In a population genetics study, mouse genotypes are collected randomly. The J:DO population is bred using a pseudorandom mating scheme, and test mice are obtained from several breeding cohorts. Experimenters are unaware of mouse genotypes and their relationship to gene expression. Coat color diversity in this population may create some experimenter bias in conventional mouse populations, but coat color is rarely a predictor of behavior in J:DO mice. In the ideal genetic population, genotypes are fully randomized, and individuals are all genetically equidistant. Because this is not the case, genetic mapping analyses include a relationship matrix, a structured covariance matrix that estimates the relations among individuals based on genotype similarity. Mice of both sexes are counterbalanced across test runs, with each run containing either male or female mice to avoid pheromonal effects on behavior.
RNA quality
RNA quality includes three primary components: integrity, purity, and concentration. RNA integrity was determined by the Agilent Bioanalyzer 2100 using an RNA Integrity Number (RIN). This metric uses the ratio of 28S:18S rRNA to rate RNA quality on a scale of 1–10. The median RIN was 9.1 (range: 7.9–9.9). RNA purity and concentration were determined using a NanoDrop spectrophotometer. Using this method, RNA concentration is determined using absorbance at 260 nm, while purity is determined using the ratio of absorbance at 260 nm to 280 nm (A260:A280) and the ratio of absorbance at 260 nm to 230 nm (A260:A230). The median concentration was 74.0 ng/μL (range: 9.4–186.3 ng/μL), the median A260:A280 ratio was 2.00 (range: 1.67–2.06), and the median A260:A230 ratio was 2.02 (range: 0.98–3.23). These values indicated that the RNA quality was sufficient for RNA-Seq analysis.

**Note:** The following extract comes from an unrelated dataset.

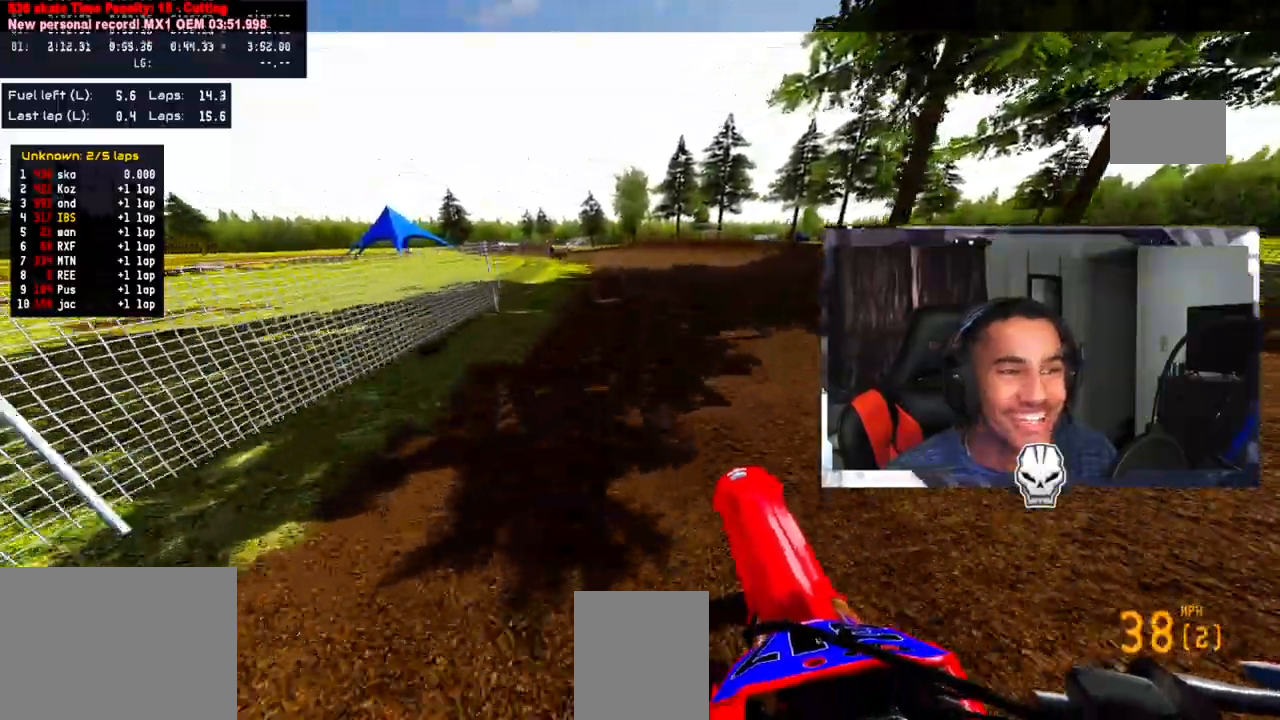
{"buttons": ["R2"], "left_stick": "up-left", "right_stick": "up", "events": []}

Heritability of transcript variation
Based on variance accounted for by genotypes across the genome, and an additive covariant of generation, transcript abundance has a median heritability of 0.229, which is about two times the observed median heritability observed initially in the BXD24 Cis-eQTLs were highly detectable across the entire genome, as a diagonal band (seen in Figure 1). Trans-eQTLs were independent of each other in the genetically unstructured and large population as would be expected. UNC506203, on chr 1 and 40.21 Mbp and is the peak marker for the most number (42) of cis- and trans-eQTL. The largest interval between markers (13.852282 Mbp) that have no eQTL is on the X chromosome. This is all consistent with technically valid eQTL mapping.
Supplementary Material
Acknowledgments
Major support for this work was from the National Institute on Drug Abuse of the National Institutes of Health (NIH RO1 DA037927; NIH P50 DA 039841, NIH U01 DA043809). We thank Tyler Roy and Troy Wilcox for performing the striatum dissections. We thank Gary Churchill and Matthew Vincent for their help with the QTL Viewer. This research was also supported by the Genome and Single Cell Technologies and Computational Sciences Shared Resources of the JAX Cancer Center (P30 CA034196). Finally, we gratefully acknowledge the contribution of Heidi Munger and Genome Technologies at The Jackson Laboratory for expert assistance with this publication.
Footnotes
Usage Notes
There are four means by which the processed drug naïve striatum gene expression datasets can be used. First, users can download the entire processed dataset in the RData format. Once downloaded, it is readily readable in the R programming environment. Second, users can access the data at https://qtlviewer.jax.org/viewer/CheslerStriatum and proceed with the eQTL profile by entering their specific gene of interest in the search text box. Thirdly, users can access these data using the QTL viewer API interface (https://github.com/churchill-lab/qtl2api). Finally users can download sets of genes derived from the eQTL data by various methods such as WGCNA and paraclique, from the online data repository and suite of tools GeneWeaver.org.
Code Availability
The R scripts and the package versions used for the eQTL analysis and the creation of the QTL viewer RData object are available at https://github.com/TheJacksonLaboratory/CSNA
Competing interests
There are no competing interests to declare from authors of this manuscript.